Too much omega-6 is one food that scientists are now saying will cause increased mortality by causing inflammation throughout the body resulting in heart disease and stroke.
What’s omega-6?
Too much omega-6 is one food that scientists are now saying will cause increased mortality by causing inflammation throughout the body resulting in heart disease and stroke.
What’s omega-6?
It’s an unsaturated fatty acid. The number 6 is the location of a double carbon bond on the long-string fatty acid. It’s an essential fatty acid, which means the body does not produce omega-6, and it must be consumed from an outside source. We have been told that the unsaturated fats are the healthy ones, and saturated fats are the ones that cause artery inflammation. Even though an unsaturated fat, too much omega-6 also causes inflammation. This inflammation may occur in the coronary arteries causing a heart attack or in arteries leading to the brain causing a stroke. Recently, people who replaced saturated fats with omega-6 increased their risk of heart disease.
Why is omega-6 a problem now?
Omega-6 was not a problem before the 1950s and is not currently an issue in many non-industrialized countries. Why? The biggest source of omega-6 today is from processed foods and meats. New manufacturing techniques for food preservation and chemically-manufactured foods such as high-fructose corn syrup were not available years ago. In the past naturally-occurring foods resulted in a mostly healthy balance of omega-6.
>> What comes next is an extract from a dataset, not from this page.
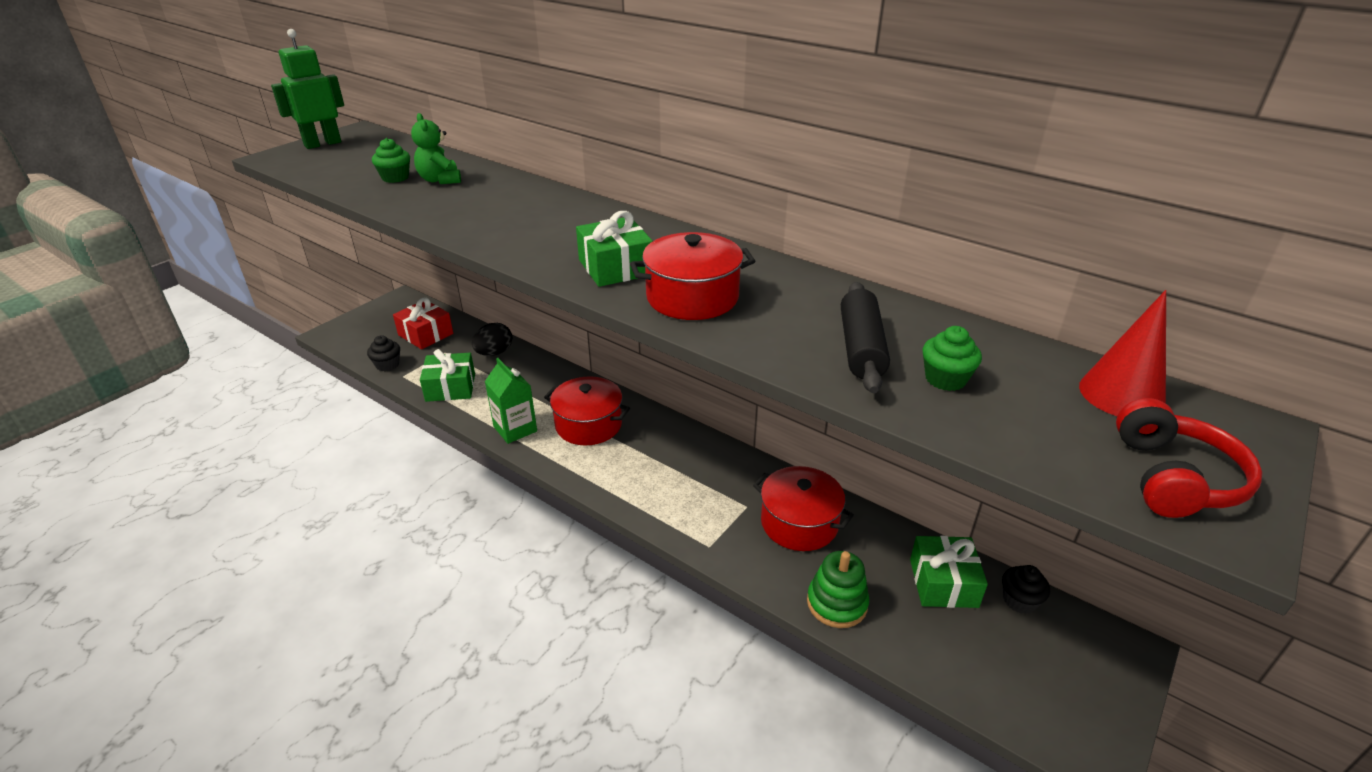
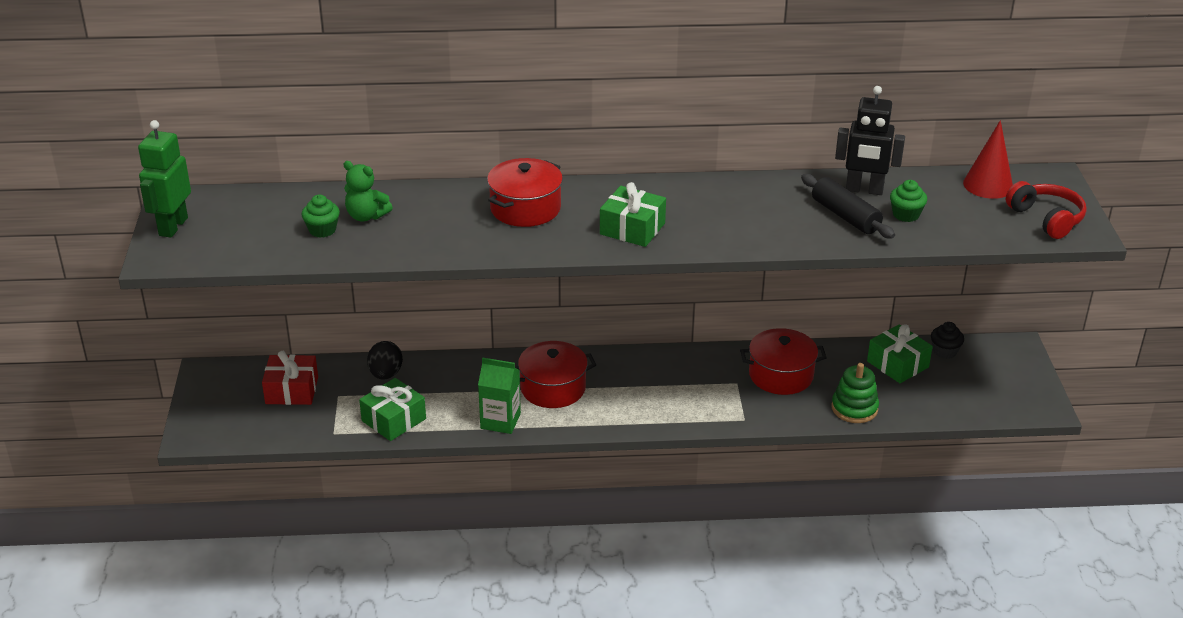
camera: 40 degrees left, 0 degrees up
(387, 365) = (302, 432): black cupcake -> none
(692, 297) = (712, 227): red pot -> red pot (525, 208)
(927, 331) = (864, 190): none -> black robot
What are the biggest sources of omega-6?
Vegetable oils, processed foods, and unhealthy meats are the biggest sources of omega-6. Vegetable oils that have high amounts of omega-6 include sunflower oil, corn oil, soybean oil, and peanut oil. It is paradoxical that in the 1960’s, corn oil and peanut oil were recommended for replacement for lard and butter for frying foods because these contained unsaturated fats and not the unhealthy saturated fats. Yet, today these are unhealthy high omega-6 oils. Soy beans have a worse story, often thought of as a healthy alternative in the past, today processed oil from soybeans is the biggest source of omega-6 in the American diet. Processed soybean oil is everywhere. It’s in chips, pastries, snacks, ice cream, and fast food. Processed corn and soy are used for animal feed and farmed-raised fish feed resulting in high omega-6 content of these foods. Whole soy beans are loaded with omega-6.
Unhealthy meats may be common in the US. I recently drove across the country with my family from shining sea to shining sea and purple mountains. In the middle of the country, we experienced a foul-smelling stench for several miles that permeated the car causing nausea in all of us. There were hundreds and thousands of cattle squeezed tightly in pens next to each other. Were they receiving processed corn and soy feed plus steroid hormones for muscle growth? Probably. These are deplorable conditions for these animals, and the meat will have unwarranted excessive amount of omega-6 that will overwhelm the balanced omega-6/omega-3 ratio in people. The same situation may occur with pen-raised chickens and farm-raised fish, both having too much omega-6.
Why is the omega-6/omega-3 ratio so important?
Food science has led us to something new to understand. The body needs an equal balance of omega-6 and omega-3 for optimal health, but a high omega-6/omega-3 ration causes inflammation. In the past, there was a healthy balance between these two fatty acids until manufacturing processes and forced-fed animal practices have developed during the past 25 years. Now there is an overpowering imbalance from 15 to as high as 40 times more omega-6 compared to omega-3 allowing the inflammatory properties of omega-6 to damage the lining of the heart and brain arteries, and causing other inflammatory responses throughout the body. It’s important to restore the balance by decreasing omega-6 intake.
Take action.
Learn as much as you can about omega-6. Read food labels, even some so-called health foods such as energy drinks and energy bars may contain large amounts of omega-6. Foods with lower omega-6 levels include organic whole fruits and vegetables as well as grass-fed meat, free-range chicken, cage-free eggs, and free-swimming ocean fish. Limit high omega-6 vegetable oils such as sunflower oil, corn oil, soybean oil, and peanut oil. Limit or eliminate processed foods, drinks, and meats.